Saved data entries
╔══

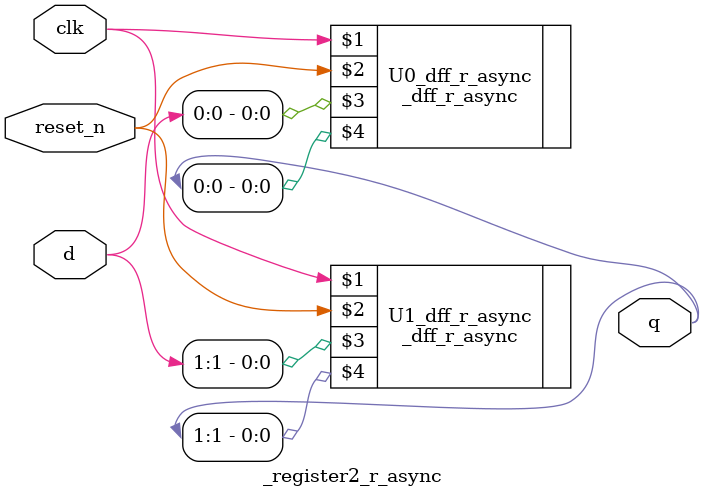
<source format=v>
module _register2_r_async(clk,reset_n,d,q);
	input clk,reset_n;
	input [1:0]d;
	output [1:0]q;
	
_dff_r_async U0_dff_r_async(clk,reset_n,d[0],q[0]);
_dff_r_async U1_dff_r_async(clk,reset_n,d[1],q[1]);
//instance with 2 async resettable dff
endmodule
	
</source>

╚══

## EXERCISE PROMPT
Since pictures are not part of the copy, set down only the remaining data exactly.

## EXPECTED ANSWER
<source format=v>
module _register2_r_async(clk,reset_n,d,q);
	input clk,reset_n;
	input [1:0]d;
	output [1:0]q;
	
_dff_r_async U0_dff_r_async(clk,reset_n,d[0],q[0]);
_dff_r_async U1_dff_r_async(clk,reset_n,d[1],q[1]);
//instance with 2 async resettable dff
endmodule
	
</source>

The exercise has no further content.